How to use Beautiful4 to filter multiple classes
from bs4 import BeautifulSoup
html = """
<div class="aa bb"></div>
<div class="aa ccc"></div>
<div class="aa"></div>
"""
def find(aclass):
print(aclass)
return aclass != "bb"
soup = BeautifulSoup(html, 'lxml')
div = soup.find_all('div', attrs={'class': find})
print(div)
I just want class = 'aa' and not 'aa bb' or any others. Please help me! Thanks!!
+4
2 answers
You can also use a simple CSS selector :
soup.select("div[class=aa]")
Demo:
>>> from bs4 import BeautifulSoup
>>>
>>> html = """
... <div class="aa bb"></div>
... <div class="aa ccc"></div>
... <div class="aa"></div>
... """

(Stored entries)
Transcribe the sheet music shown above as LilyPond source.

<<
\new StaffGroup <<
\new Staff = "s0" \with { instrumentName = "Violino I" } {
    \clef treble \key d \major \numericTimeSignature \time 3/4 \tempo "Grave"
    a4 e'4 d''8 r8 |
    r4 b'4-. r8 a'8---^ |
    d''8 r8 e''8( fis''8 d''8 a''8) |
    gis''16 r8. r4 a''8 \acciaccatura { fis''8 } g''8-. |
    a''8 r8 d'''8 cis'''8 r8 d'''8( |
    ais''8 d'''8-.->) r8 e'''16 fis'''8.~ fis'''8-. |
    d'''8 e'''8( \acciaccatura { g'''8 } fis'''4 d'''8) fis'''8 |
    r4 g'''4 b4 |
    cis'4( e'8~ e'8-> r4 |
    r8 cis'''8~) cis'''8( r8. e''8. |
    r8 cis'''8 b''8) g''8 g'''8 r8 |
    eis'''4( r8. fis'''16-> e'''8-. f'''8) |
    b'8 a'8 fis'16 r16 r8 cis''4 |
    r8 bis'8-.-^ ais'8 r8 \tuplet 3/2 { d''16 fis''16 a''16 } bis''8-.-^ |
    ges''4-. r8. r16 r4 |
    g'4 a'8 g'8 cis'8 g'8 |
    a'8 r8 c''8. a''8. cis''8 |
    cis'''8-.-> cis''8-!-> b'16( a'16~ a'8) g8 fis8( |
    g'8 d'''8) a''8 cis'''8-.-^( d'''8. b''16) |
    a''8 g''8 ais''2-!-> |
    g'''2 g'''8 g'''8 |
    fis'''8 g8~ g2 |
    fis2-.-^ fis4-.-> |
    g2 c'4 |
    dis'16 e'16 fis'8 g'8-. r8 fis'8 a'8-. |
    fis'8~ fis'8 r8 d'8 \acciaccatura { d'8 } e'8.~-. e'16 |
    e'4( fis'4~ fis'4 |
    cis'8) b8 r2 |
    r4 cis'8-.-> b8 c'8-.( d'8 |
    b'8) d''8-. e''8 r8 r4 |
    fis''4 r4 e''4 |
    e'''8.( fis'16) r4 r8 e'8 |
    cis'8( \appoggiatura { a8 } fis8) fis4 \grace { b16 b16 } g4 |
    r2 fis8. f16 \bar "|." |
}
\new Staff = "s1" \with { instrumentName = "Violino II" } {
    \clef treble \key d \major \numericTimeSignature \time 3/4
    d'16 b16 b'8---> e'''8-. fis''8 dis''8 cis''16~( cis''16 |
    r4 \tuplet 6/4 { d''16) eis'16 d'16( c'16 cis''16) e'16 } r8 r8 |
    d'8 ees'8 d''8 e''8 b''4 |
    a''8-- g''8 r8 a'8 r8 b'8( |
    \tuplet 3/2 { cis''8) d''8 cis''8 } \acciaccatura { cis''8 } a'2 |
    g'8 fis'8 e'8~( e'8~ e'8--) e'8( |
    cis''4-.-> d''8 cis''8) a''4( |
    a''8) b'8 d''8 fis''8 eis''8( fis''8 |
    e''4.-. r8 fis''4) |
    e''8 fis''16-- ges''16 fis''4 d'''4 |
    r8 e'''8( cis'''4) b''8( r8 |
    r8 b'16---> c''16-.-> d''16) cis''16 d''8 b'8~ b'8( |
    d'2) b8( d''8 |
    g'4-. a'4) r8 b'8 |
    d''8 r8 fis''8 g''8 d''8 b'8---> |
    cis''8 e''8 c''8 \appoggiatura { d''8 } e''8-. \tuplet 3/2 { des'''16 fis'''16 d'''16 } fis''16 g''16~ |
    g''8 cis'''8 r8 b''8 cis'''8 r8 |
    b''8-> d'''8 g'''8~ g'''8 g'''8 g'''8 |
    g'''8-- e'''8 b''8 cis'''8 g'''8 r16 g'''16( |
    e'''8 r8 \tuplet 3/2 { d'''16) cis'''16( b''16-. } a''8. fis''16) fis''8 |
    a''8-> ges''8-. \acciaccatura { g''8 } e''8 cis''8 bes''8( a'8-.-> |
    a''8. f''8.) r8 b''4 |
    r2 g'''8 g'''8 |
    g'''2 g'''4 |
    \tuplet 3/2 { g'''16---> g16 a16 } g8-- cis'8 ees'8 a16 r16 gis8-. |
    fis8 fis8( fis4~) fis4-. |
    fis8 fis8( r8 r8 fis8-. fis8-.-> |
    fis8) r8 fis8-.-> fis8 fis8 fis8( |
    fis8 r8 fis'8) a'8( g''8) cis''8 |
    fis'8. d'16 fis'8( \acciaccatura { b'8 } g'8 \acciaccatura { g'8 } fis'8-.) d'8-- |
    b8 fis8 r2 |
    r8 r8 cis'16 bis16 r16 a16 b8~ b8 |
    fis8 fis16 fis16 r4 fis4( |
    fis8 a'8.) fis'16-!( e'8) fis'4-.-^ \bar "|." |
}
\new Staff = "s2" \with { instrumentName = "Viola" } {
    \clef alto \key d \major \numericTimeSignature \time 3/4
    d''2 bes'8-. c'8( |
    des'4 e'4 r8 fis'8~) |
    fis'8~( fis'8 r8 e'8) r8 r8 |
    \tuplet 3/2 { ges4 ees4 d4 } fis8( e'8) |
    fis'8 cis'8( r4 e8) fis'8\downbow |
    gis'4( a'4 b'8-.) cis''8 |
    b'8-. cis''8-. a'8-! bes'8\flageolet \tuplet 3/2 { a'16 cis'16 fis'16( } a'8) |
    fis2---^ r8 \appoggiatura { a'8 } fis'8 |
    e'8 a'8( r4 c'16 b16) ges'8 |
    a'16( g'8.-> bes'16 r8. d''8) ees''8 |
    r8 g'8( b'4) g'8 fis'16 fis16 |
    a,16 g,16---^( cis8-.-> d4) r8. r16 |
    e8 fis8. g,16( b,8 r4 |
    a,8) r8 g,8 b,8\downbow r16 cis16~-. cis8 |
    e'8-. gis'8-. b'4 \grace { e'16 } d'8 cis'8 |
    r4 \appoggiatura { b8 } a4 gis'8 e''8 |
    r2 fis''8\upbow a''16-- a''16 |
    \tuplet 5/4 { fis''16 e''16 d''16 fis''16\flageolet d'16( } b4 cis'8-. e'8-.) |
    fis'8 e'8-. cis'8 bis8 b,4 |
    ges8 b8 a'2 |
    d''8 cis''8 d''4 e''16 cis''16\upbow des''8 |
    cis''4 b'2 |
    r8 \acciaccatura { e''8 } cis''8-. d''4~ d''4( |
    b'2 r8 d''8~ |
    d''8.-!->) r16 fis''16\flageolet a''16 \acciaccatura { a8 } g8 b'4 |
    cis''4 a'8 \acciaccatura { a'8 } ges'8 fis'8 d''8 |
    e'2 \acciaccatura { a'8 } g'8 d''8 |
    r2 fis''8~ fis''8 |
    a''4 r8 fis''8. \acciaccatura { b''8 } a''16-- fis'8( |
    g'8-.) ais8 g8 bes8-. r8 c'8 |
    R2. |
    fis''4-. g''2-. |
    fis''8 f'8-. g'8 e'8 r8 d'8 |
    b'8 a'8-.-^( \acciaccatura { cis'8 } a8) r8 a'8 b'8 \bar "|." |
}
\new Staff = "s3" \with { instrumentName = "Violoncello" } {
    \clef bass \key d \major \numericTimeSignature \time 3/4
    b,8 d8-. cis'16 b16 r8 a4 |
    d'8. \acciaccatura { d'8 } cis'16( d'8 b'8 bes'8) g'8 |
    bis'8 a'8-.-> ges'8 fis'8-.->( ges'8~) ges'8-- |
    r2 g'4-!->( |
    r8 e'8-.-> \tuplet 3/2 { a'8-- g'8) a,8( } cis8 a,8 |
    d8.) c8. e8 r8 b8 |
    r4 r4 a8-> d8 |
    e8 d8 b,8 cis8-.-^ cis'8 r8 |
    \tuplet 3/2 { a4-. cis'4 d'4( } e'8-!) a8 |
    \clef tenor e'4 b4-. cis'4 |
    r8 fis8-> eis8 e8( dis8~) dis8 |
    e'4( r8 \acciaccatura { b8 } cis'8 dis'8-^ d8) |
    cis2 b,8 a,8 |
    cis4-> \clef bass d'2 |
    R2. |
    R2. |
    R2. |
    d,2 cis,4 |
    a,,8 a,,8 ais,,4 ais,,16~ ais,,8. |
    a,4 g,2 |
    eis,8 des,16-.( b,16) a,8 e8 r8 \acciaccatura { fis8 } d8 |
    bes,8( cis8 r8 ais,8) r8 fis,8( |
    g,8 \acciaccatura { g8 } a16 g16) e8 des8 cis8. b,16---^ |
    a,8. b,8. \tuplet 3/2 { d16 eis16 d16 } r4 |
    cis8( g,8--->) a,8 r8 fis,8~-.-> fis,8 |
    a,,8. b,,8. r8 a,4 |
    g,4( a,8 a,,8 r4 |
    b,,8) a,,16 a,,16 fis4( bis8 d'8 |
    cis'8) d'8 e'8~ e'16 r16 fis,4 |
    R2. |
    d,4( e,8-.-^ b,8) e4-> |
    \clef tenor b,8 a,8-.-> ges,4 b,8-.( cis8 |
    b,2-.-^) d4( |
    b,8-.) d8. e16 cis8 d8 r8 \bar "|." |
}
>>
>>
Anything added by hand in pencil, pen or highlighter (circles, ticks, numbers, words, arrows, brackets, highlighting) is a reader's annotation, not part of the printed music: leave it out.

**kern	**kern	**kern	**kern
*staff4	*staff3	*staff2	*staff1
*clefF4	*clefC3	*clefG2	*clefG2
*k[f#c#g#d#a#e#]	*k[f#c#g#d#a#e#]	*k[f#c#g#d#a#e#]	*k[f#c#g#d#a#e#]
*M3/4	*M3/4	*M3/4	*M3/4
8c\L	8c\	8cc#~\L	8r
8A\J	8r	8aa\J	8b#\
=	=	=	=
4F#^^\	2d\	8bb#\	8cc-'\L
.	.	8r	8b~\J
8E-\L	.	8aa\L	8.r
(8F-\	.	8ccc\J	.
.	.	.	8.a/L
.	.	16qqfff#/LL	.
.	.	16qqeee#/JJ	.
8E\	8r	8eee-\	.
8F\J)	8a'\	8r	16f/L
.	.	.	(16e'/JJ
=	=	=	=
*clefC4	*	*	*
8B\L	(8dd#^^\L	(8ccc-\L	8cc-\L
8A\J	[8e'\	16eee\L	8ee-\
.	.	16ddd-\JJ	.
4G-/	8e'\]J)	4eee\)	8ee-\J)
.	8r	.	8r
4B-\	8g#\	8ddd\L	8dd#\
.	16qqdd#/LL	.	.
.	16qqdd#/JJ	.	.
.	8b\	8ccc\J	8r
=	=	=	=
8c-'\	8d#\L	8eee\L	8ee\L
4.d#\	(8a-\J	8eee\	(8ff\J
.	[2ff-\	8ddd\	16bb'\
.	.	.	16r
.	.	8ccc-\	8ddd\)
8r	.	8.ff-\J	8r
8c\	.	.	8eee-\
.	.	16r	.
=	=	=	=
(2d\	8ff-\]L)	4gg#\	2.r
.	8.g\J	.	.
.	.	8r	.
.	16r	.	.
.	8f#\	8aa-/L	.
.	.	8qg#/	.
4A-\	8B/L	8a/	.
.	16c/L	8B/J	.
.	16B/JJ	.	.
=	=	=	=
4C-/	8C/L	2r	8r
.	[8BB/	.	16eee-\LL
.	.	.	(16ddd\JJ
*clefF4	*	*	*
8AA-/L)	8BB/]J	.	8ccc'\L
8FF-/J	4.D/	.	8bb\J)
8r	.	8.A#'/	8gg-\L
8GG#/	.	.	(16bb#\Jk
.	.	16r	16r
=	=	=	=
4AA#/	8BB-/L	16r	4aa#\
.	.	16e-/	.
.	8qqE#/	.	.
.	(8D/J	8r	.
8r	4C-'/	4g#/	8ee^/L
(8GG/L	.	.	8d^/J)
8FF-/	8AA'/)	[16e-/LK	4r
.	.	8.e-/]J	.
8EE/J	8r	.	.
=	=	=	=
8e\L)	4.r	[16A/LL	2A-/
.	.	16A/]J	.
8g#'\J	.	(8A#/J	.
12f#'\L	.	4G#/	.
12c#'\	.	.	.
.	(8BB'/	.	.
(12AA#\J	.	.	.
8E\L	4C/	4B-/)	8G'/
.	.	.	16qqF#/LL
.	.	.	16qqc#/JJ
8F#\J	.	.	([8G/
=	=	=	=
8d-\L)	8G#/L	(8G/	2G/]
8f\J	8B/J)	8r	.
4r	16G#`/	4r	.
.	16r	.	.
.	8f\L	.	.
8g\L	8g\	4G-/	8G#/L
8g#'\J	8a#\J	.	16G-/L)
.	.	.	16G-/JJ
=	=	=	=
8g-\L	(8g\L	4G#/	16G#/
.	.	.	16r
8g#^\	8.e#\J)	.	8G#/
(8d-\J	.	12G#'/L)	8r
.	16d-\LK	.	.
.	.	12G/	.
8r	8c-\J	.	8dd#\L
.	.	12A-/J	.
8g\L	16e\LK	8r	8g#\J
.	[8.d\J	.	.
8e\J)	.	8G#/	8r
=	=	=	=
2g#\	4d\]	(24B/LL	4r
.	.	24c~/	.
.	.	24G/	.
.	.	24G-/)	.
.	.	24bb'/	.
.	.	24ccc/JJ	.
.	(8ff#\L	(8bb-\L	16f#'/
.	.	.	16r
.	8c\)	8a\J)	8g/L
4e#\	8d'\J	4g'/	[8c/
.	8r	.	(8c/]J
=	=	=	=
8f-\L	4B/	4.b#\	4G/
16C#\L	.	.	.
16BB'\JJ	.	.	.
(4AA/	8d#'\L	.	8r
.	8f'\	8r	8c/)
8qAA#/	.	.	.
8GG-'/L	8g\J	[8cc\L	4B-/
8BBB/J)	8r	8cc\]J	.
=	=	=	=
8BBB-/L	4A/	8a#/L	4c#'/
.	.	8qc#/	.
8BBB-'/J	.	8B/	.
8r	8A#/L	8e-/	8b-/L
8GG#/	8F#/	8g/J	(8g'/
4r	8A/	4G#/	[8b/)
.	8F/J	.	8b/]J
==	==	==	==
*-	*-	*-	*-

** GIVEN REQUEST A **
In the thread about filtering classes with BeautifulSoup, list every distinct class attribute value assigned to a div tag in the sample HTML.
** GIVEN REQUEST B **
Extend the thread about filtering classes with BeautifulSoup, starting right after its final line.
The rows above are separate material and have no connection to the thread about filtering classes with BeautifulSoup.

** ANSWER A **
"aa bb", "aa ccc", "aa"

** ANSWER B **
>>> soup = BeautifulSoup(html, 'lxml')
>>>
>>> for elm in soup.select("div[class=aa]"):
... print(str(elm))
...
<div class="aa"></div>
+2
Here was the answer of BeautifulSoup webscraping find_all (): finding an exact match
This will only give you a tag with the class "aa".
div = soup.find_all(lambda tag: tag.name == 'div' and tag.get('class') == ['aa'])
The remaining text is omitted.